Tree Stump For Leather Craft Work Bench
When I was in school in the 1970’s at Admiral Westphal Junior High School, some friends came home with me on the school bus to help haul this tree stump out of the woods and down the basement stairs at my parent’s home. A neighbour came over with a chainsaw to level off the top for me. Although I now have my own leather shop, this tree stump has been moved to several locations over the years and has been continually used for punching holes in leather and for holding leather craft tools.
A tree stump is very common in leather shops since it is so solid that their isn’t any bounce when pounding holes in leather or for setting rivets. On the side of the tree stump is attached a wooden block with holes drilled in it hold the various sizes of leather hole punches. More leather craft tools are held in place with short strips of leather nailed to the tree stump. I have been using this same tree stump work bench for many decades.
Hand Make Leather Craft Tools
The anvil on it is actually a train rail. My metal shop teacher in Junior High allowed me to come in on many many noon hours to use a hacksaw to saw the bottom off the train rail. A friend of mine helped me carry it from school to his house about half a mile a way where we took turns with a large electric hand grinder trying to smooth the narrow end which someone had originally cut with a blow torch. I still use the anvil for setting, rivets, setting snaps and pounding leather.
In the background you can see a red handled awl in a cork block which my uncle made for me out of screw driver. I have been using it since I was a young teenager. Other tools made at that time which I still use from time to time are imprint stamps that were made by hand filing and grinding designs into spike heads or metal rods. With my father’s guidance, we built a workbench out of 2″ X 4″ studs and heavy plywood for cutting my leather. Sometimes when I was able to pick up larger rusty items cheap like metal shoe lasts, another neighbour sandblasted off the rust and painted it for me so it look brand new. Even the local furnace repair man saved me some old furnace fan motors from replaced furnaces. I converted the motors into grinders and drum sanders with some attachments.

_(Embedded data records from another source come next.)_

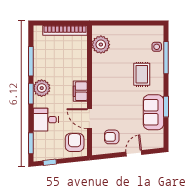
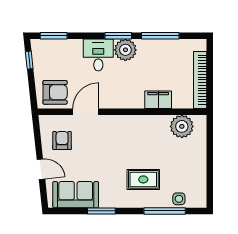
filing cabinet: (80, 91) -> (158, 100), moved
sofa: (153, 112) -> (76, 195), moved
desk: (46, 120) -> (98, 55), moved

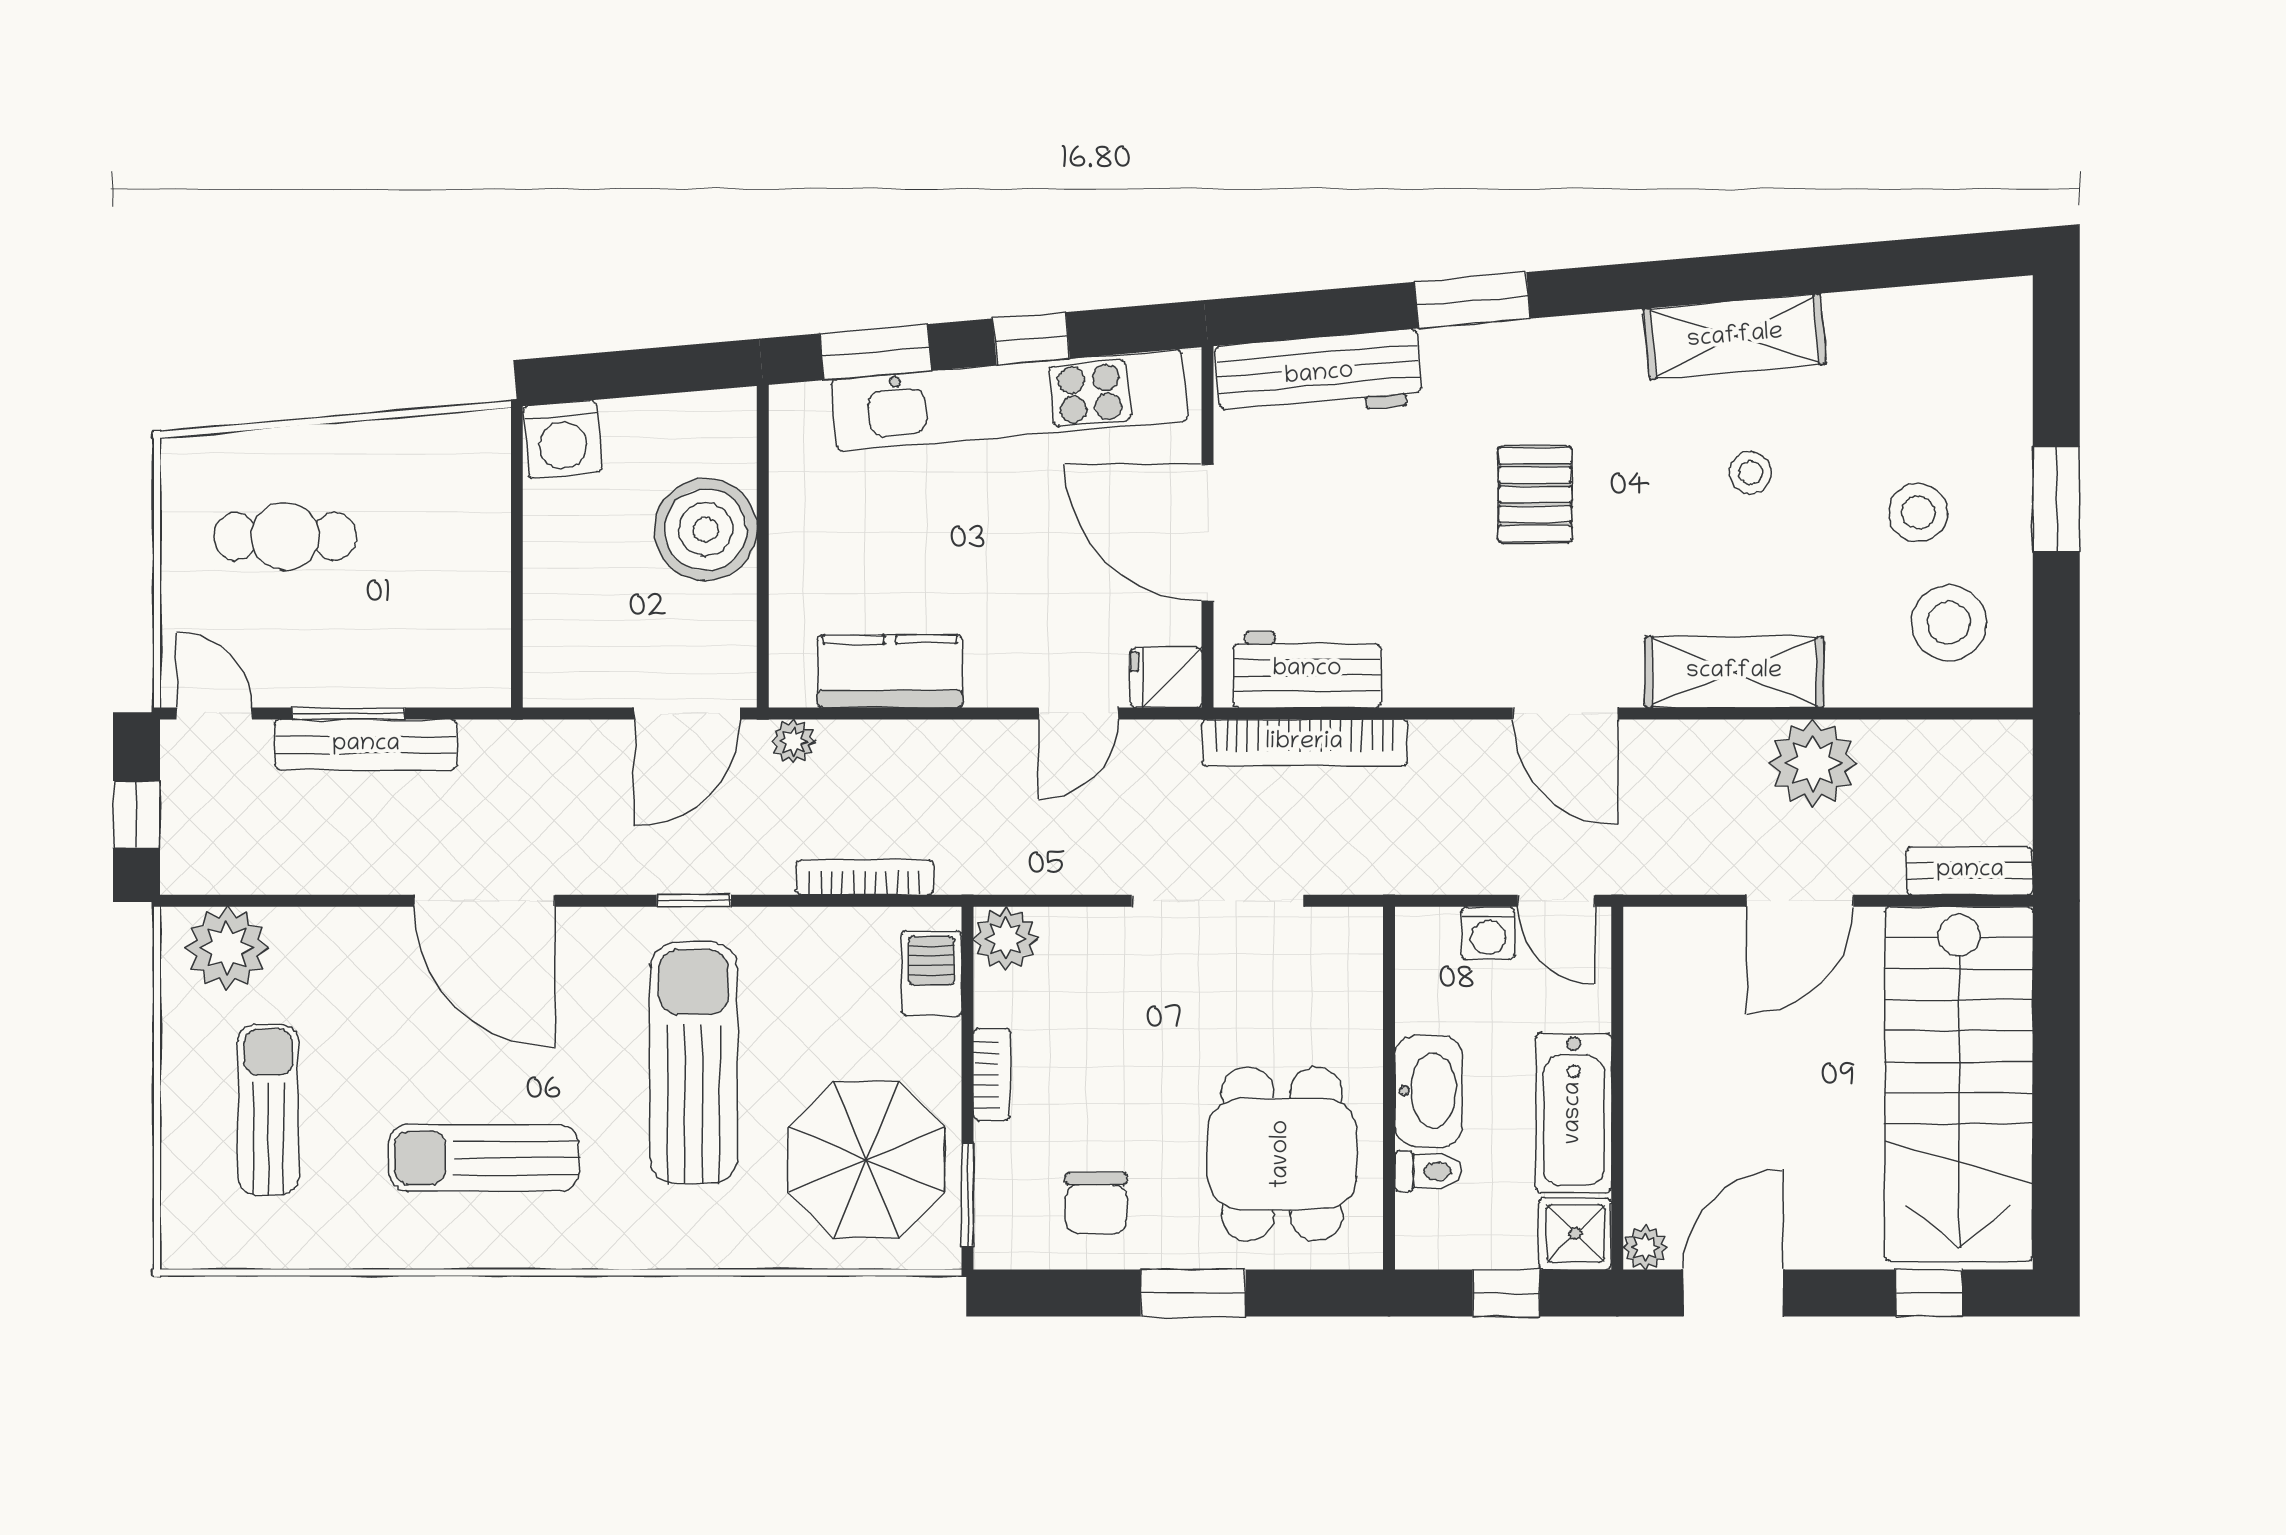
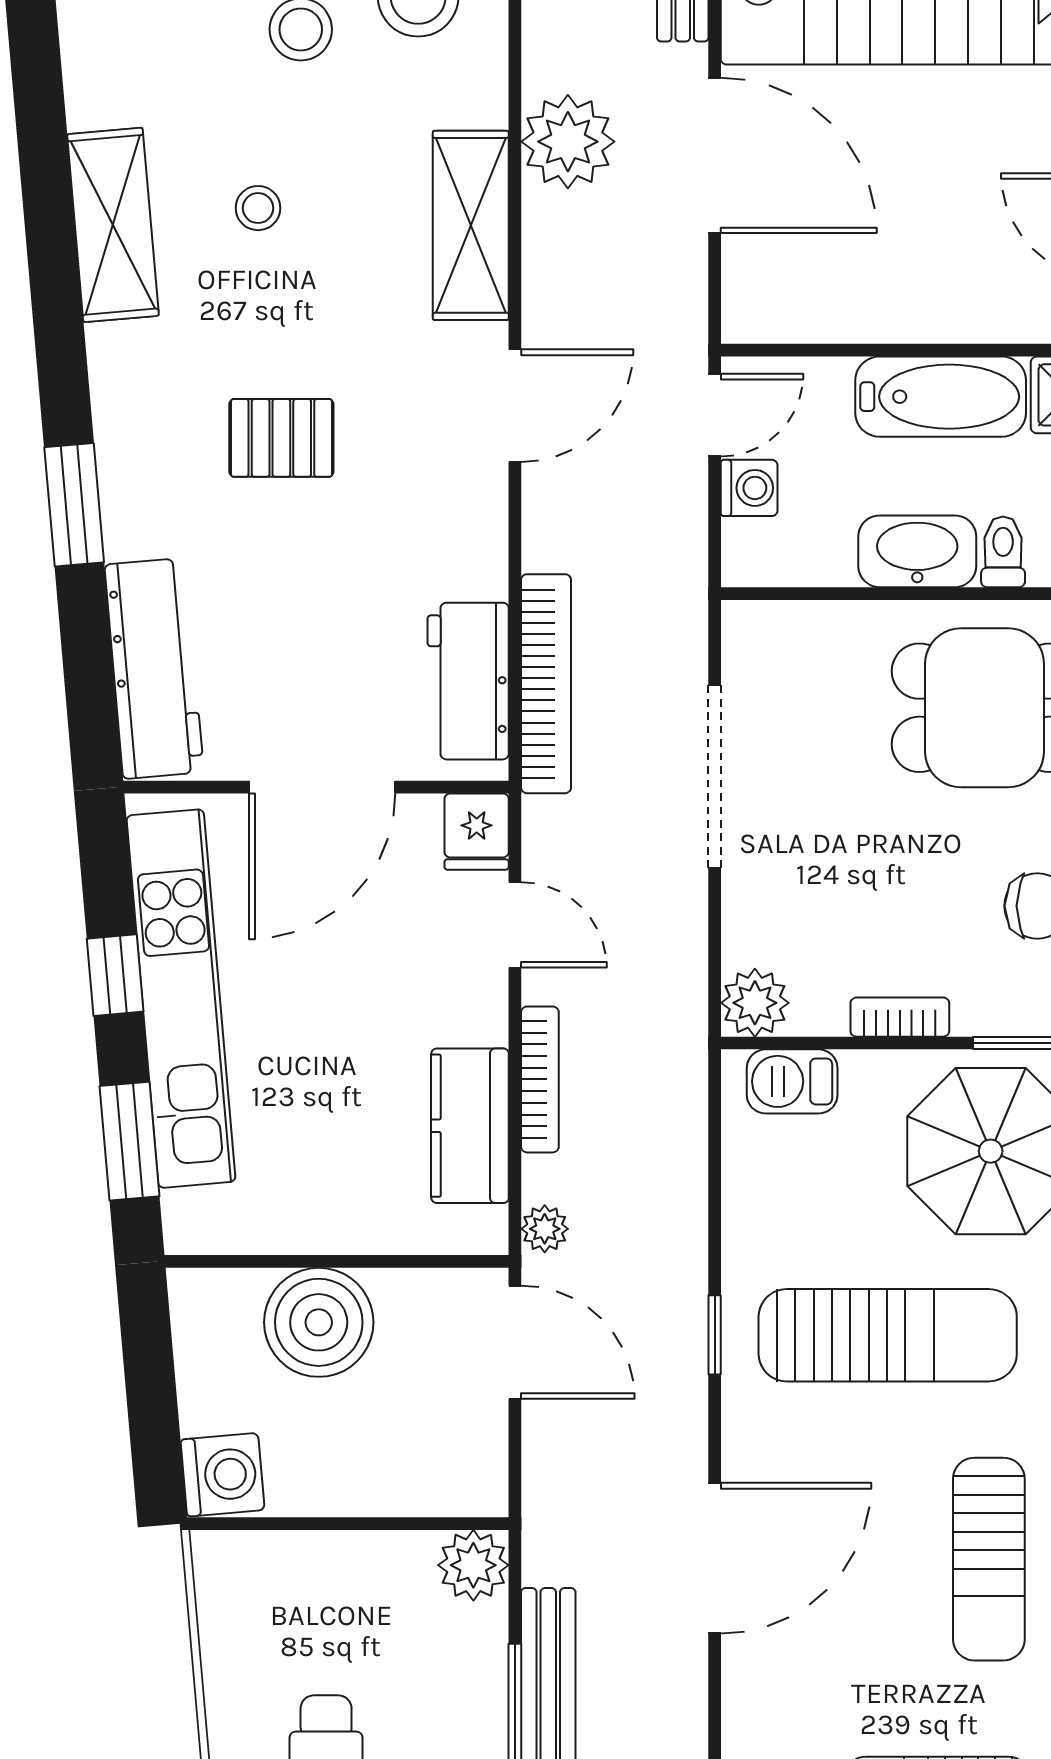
plant: (478, 674) -> (473, 1565), added
bookcase: (865, 877) -> (540, 1079), moved, turned 180
door: (1800, 901) -> (715, 155), width x1.36
sun lounger: (694, 1063) -> (888, 1335), turned 180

Involve Other Leather Hobbyists
You could also get someone else involved with your leather craft hobby so you could go splits on the tools to make it more affordable. My brother did leather work with me for about half a year when I first started and he bought some beginner leather craft tools. However his interest was only short lived.
When I was a young kid, I was lucky to have so many people support me and help me get started in my business since I did not have the money at that age to buy a lot of tools. Many of my original tools were made by myself or with the help of others. Every year for birthday or Christmas gifts, I would always ask for a new leather craft tool to start building my collection of tools which would expand my leather crafting capabilities.